In the early 1980s, "almost everyone" in the town of Avenal desired the prison to be built to improve the economic status of the town. It was reportedly "the first prison to be solicited by a local community." As of 1984, the plans were to build "the largest enclosed security compound in the nation."

Despite some opposition, Governor George Deukmejian signed a bill into law in September 1985 to authorize "$117 million from existing prison construction funds to build the prison", and groundbreaking occurred in December 1985. The first inmates arrived in January 1987.

According to newspaper articles, the original name of the prison was "California Correctional Institution at Avenal", which the Kings County Board of Supervisors changed to "Avenal State Prison" in December 1987. According to the CDCR Web site, ASP "was originally known as Kings County State Prison. On February 22, 1988, it was officially named Avenal State Prison."

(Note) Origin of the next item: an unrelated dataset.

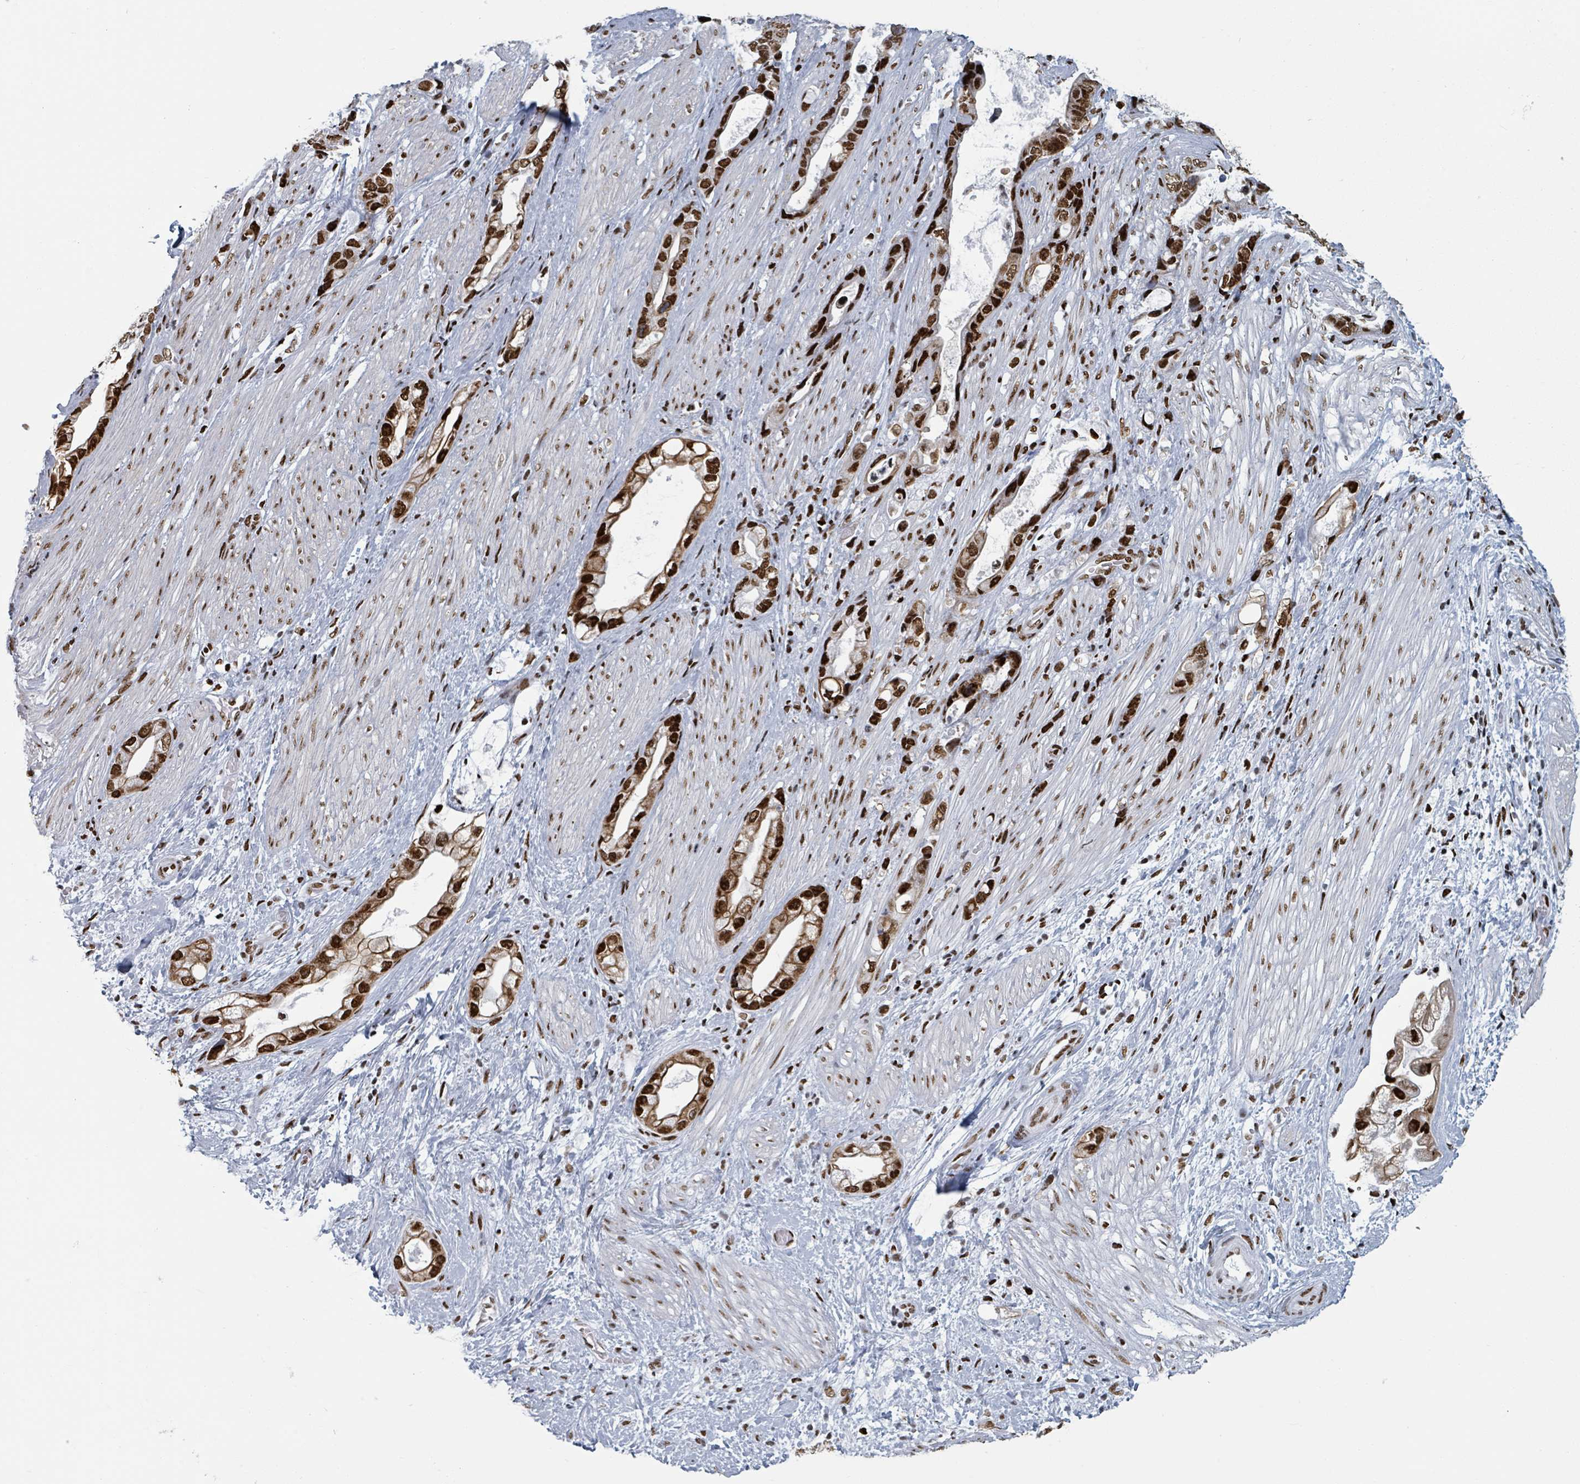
{"staining": {"intensity": "strong", "quantity": ">75%", "location": "nuclear"}, "tissue": "stomach cancer", "cell_type": "Tumor cells", "image_type": "cancer", "snomed": [{"axis": "morphology", "description": "Adenocarcinoma, NOS"}, {"axis": "topography", "description": "Stomach"}], "caption": "Stomach adenocarcinoma stained for a protein (brown) reveals strong nuclear positive staining in about >75% of tumor cells.", "gene": "DHX16", "patient": {"sex": "male", "age": 55}}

In 2001, a trap–neuter–return program was begun for feral cats that had lived on the prison grounds since it was built. ASP officials stopped the program (in February 2005) due to a perceived lack of effectiveness. Subsequently, "the prison traps cats and volunteers are allowed to pick them up at the prison." The organization Feral Paws Rescue continues to advocate for reinstatement of the trap–neuter–return program.

In 2005/2006, ASP and Pleasant Valley State Prison (PVSP) were "particularly affected" by valley fever, with "150 new cases from PVSP and 30 from ASP" in 2005 and 514 at PVSP and 91 at ASP in 2006.

The receiver of the California state prison health care system blamed three deaths among ASP inmates in December 2006 on a "complete breakdown in medical care coverage."

As of October 31, 2020, Avenal State Prison had seen 2,881 cases of COVID-19 and 8 deaths.

==Notable inmates==
- Robert John Bardo (born 1970) – the murderer of Rebecca Schaeffer
- Gerald Parker (born 1955) – serial killer; was held during trial
- Billy Preston (1946–2006) – musician sentenced for cocaine possession, violation of probation, and insurance fraud
- Robert Chan (born 1975) – one of the murderers of Stuart Tay. Serving a Life Sentence.